Doctors and researchers at Oxford University believe ministers became overly reliant on the “crystal ball gazing” and worst-case scenarios from Imperial College and have continued ramping up capacity while ignoring what is actually happening on wards.
Projections released on March 16, by a team led by Prof Neil Ferguson, suggested almost a third of infected over-80s would be hospitalised, 71 per cent of whom would need critical care.
The following day NHS trusts were asked to prepare to postpone all nonurgent elective operations from mid-April for at least three months to free up critical care capacity. Six days later Matt Hancock, the Health Secretary, announced the first Nightingale hospital in London.
However, a group of senior ICU doctors, speaking to The Telegraph on condition of anonymity, believe the models failed to take fully into account that ventilator use is rarely advised for elderly people because they are too frail to cope with such an invasive procedure.
“There is no disease on the planet that would mean we would intubate and ventilate 70 per cent of over 80-year-olds, because they don’t survive – they’re too frail,” said one intensive care doctor. Fears that the NHS would be overwhelmed were further
compounded by a second Imperial paper published on March 17, suggesting that Britain could face 250,000 deaths without wide-scale suppression.
Ministers moved swiftly to the current lockdown and called for a huge increase in ICU capacity.
Yet as the virus peaked in the second week of April, just three per cent of those in critical care were over 80, it can be disclosed, prompting accusations that time and money has been wasted on the nine Nightingale hospitals, based in London, Birmingham, Manchester, Harrogate, Exeter, Cardiff, Glasgow, Belfast and Bristol.
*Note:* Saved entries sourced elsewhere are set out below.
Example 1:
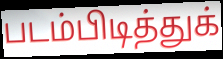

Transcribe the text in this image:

படம்பிடித்துக்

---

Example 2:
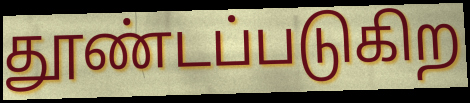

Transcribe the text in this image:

தூண்டப்படுகிற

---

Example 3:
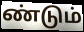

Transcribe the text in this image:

ண்டும்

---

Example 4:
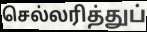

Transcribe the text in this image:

செல்லரித்துப்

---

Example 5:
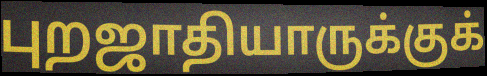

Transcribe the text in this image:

புறஜாதியாருக்குக்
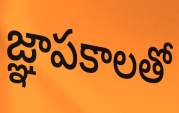
జ్ఞాపకాలతో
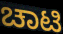
ಚಾಟಿ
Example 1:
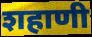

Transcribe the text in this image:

शहाणी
Statistics from the Intensive Care National Audit & Research Centre have consistently shown that just 10 per cent of people who have died from coronavirus were admitted to intensive care.
Another doctor said the original modelling assuming seven in 10 hospitalised patients over 80 would be ventilated was “so far from real-world practice, that it’s kind of laughable”.
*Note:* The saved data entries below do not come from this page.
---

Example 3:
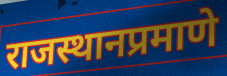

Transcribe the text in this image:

राजस्थानप्रमाणे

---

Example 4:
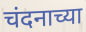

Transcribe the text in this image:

चंदनाच्या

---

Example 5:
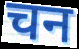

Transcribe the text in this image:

चन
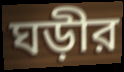
ঘড়ীর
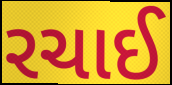
રચાઈ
At the peak of the crisis over the Easter weekend, figures from the NHS operational dashboard showed 40.9 per cent of acute beds were unoccupied, about four times the normal number – and just 19 patients were being treated at the London hospital. Another doctor told The Telegraph: “It’s been very clear now for weeks that most of these [Nightingale] hospitals are not going to see a single patient.”
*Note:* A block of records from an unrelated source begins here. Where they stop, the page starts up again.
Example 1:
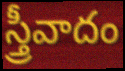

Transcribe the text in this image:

స్త్రీవాదం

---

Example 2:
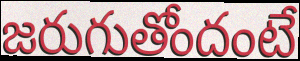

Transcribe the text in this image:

జరుగుతోందంటే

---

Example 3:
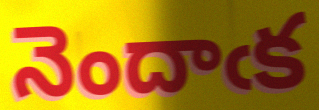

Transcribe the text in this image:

నెందాఁక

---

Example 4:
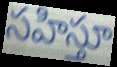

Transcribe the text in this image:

సహిస్తూ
Carl Heneghan, professor of evidence-based medicine at Oxford University, said: “With an outbreak you need to keep responding to the emerging data and what’s happening on the ground, not gazing into a crystal ball.”
Last night, Prof Ferguson defended the estimates he delivered to the Government. The figures “reflect the reasonable worst-case planning scenario agreed by Sage (Scientific Advisory Group for Emergencies) and NHS in early March”.
“The healthcare demand figures were based on extensive clinical input from NHS and academic clinicians, including intensivists,” he added.
“The Sage subgroup involved in developing the reasonable worst-case scenario was aware that triage decisions are sometimes made regarding the over-80s, but felt that planning scenarios intended to inform worst-case capacity planning should, by definition, be conservative. In a crisis, it is better to have more healthcare capacity than needed than less.”
An NHS spokesman said: “The NHS has needed to plan flexibly on the basis of the regularly updated Covid demand scenarios commissioned through Sage.”